• WHAT YOU HAVE TO DO:
Reproduce the source text of all the entries below word for word and leave out the pictures.

• EXERCISE MATERIAL:
________________________________________

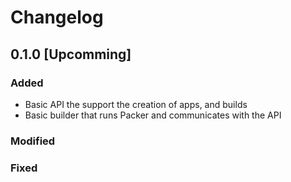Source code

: # Changelog

## 0.1.0 [Upcomming]

### Added

- Basic API the support the creation of apps, and builds
- Basic builder that runs Packer and communicates with the API

### Modified

### Fixed
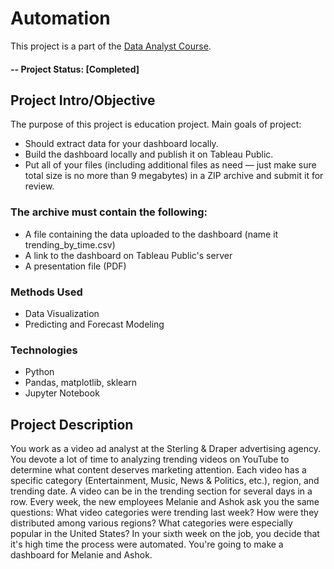 # Automation
This project is a part of the [Data Analyst Course](https://practicum.yandex.com/profile/data-analyst/).

#### -- Project Status: [Completed]

## Project Intro/Objective
The purpose of this project is education project. 
Main goals of project:
* Should extract data for your dashboard locally.
* Build the dashboard locally and publish it on Tableau Public.
* Put all of your files (including additional files as need — just make sure total size is no more than 9 megabytes) in a ZIP archive and submit it for review.

### The archive must contain the following:
* A file containing the data uploaded to the dashboard (name it trending_by_time.csv)
* A link to the dashboard on Tableau Public's server
* A presentation file (PDF)

### Methods Used
* Data Visualization
* Predicting and Forecast Modeling

### Technologies
* Python
* Pandas, matplotlib, sklearn
* Jupyter Notebook

## Project Description
You work as a video ad analyst at the Sterling & Draper advertising agency. You devote a lot of time to analyzing trending videos on YouTube to determine what content deserves marketing attention.
Each video has a specific category (Entertainment, Music, News & Politics, etc.), region, and trending date.
A video can be in the trending section for several days in a row.
Every week, the new employees Melanie and Ashok ask you the same questions:
What video categories were trending last week?
How were they distributed among various regions?
What categories were especially popular in the United States?
In your sixth week on the job, you decide that it's high time the process were automated. You're going to make a dashboard for Melanie and Ashok.
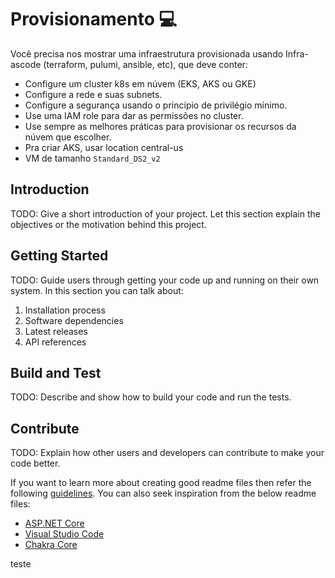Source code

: # Provisionamento 💻

 Você precisa nos mostrar uma infraestrutura provisionada usando Infra-ascode (terraform, pulumi, ansible, etc), que deve conter:
- Configure um cluster k8s em núvem (EKS, AKS ou GKE)
- Configure a rede e suas subnets.
- Configure a segurança usando o princípio de privilégio mínimo.
- Use uma IAM role para dar as permissões no cluster.
- Use sempre as melhores práticas para provisionar os recursos da núvem que escolher.
- Pra criar AKS, usar location central-us
- VM de tamanho `Standard_DS2_v2`


## Introduction 
TODO: Give a short introduction of your project. Let this section explain the objectives or the motivation behind this project. 

## Getting Started
TODO: Guide users through getting your code up and running on their own system. In this section you can talk about:
1.	Installation process
2.	Software dependencies
3.	Latest releases
4.	API references

## Build and Test
TODO: Describe and show how to build your code and run the tests. 

## Contribute
TODO: Explain how other users and developers can contribute to make your code better. 

If you want to learn more about creating good readme files then refer the following [guidelines](https://docs.microsoft.com/en-us/azure/devops/repos/git/create-a-readme?view=azure-devops). You can also seek inspiration from the below readme files:
- [ASP.NET Core](https://github.com/aspnet/Home)
- [Visual Studio Code](https://github.com/Microsoft/vscode)
- [Chakra Core](https://github.com/Microsoft/ChakraCore)

teste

________________________________________

• RESPONSE TO THE EXERCISE:
Source code

: # Changelog

## 0.1.0 [Upcomming]

### Added

- Basic API the support the creation of apps, and builds
- Basic builder that runs Packer and communicates with the API

### Modified

### Fixed
 # Automation
This project is a part of the [Data Analyst Course](https://practicum.yandex.com/profile/data-analyst/).

#### -- Project Status: [Completed]

## Project Intro/Objective
The purpose of this project is education project. 
Main goals of project:
* Should extract data for your dashboard locally.
* Build the dashboard locally and publish it on Tableau Public.
* Put all of your files (including additional files as need — just make sure total size is no more than 9 megabytes) in a ZIP archive and submit it for review.

### The archive must contain the following:
* A file containing the data uploaded to the dashboard (name it trending_by_time.csv)
* A link to the dashboard on Tableau Public's server
* A presentation file (PDF)

### Methods Used
* Data Visualization
* Predicting and Forecast Modeling

### Technologies
* Python
* Pandas, matplotlib, sklearn
* Jupyter Notebook

## Project Description
You work as a video ad analyst at the Sterling & Draper advertising agency. You devote a lot of time to analyzing trending videos on YouTube to determine what content deserves marketing attention.
Each video has a specific category (Entertainment, Music, News & Politics, etc.), region, and trending date.
A video can be in the trending section for several days in a row.
Every week, the new employees Melanie and Ashok ask you the same questions:
What video categories were trending last week?
How were they distributed among various regions?
What categories were especially popular in the United States?
In your sixth week on the job, you decide that it's high time the process were automated. You're going to make a dashboard for Melanie and Ashok.
Source code

: # Provisionamento 💻

 Você precisa nos mostrar uma infraestrutura provisionada usando Infra-ascode (terraform, pulumi, ansible, etc), que deve conter:
- Configure um cluster k8s em núvem (EKS, AKS ou GKE)
- Configure a rede e suas subnets.
- Configure a segurança usando o princípio de privilégio mínimo.
- Use uma IAM role para dar as permissões no cluster.
- Use sempre as melhores práticas para provisionar os recursos da núvem que escolher.
- Pra criar AKS, usar location central-us
- VM de tamanho `Standard_DS2_v2`


## Introduction 
TODO: Give a short introduction of your project. Let this section explain the objectives or the motivation behind this project. 

## Getting Started
TODO: Guide users through getting your code up and running on their own system. In this section you can talk about:
1.	Installation process
2.	Software dependencies
3.	Latest releases
4.	API references

## Build and Test
TODO: Describe and show how to build your code and run the tests. 

## Contribute
TODO: Explain how other users and developers can contribute to make your code better. 

If you want to learn more about creating good readme files then refer the following [guidelines](https://docs.microsoft.com/en-us/azure/devops/repos/git/create-a-readme?view=azure-devops). You can also seek inspiration from the below readme files:
- [ASP.NET Core](https://github.com/aspnet/Home)
- [Visual Studio Code](https://github.com/Microsoft/vscode)
- [Chakra Core](https://github.com/Microsoft/ChakraCore)

teste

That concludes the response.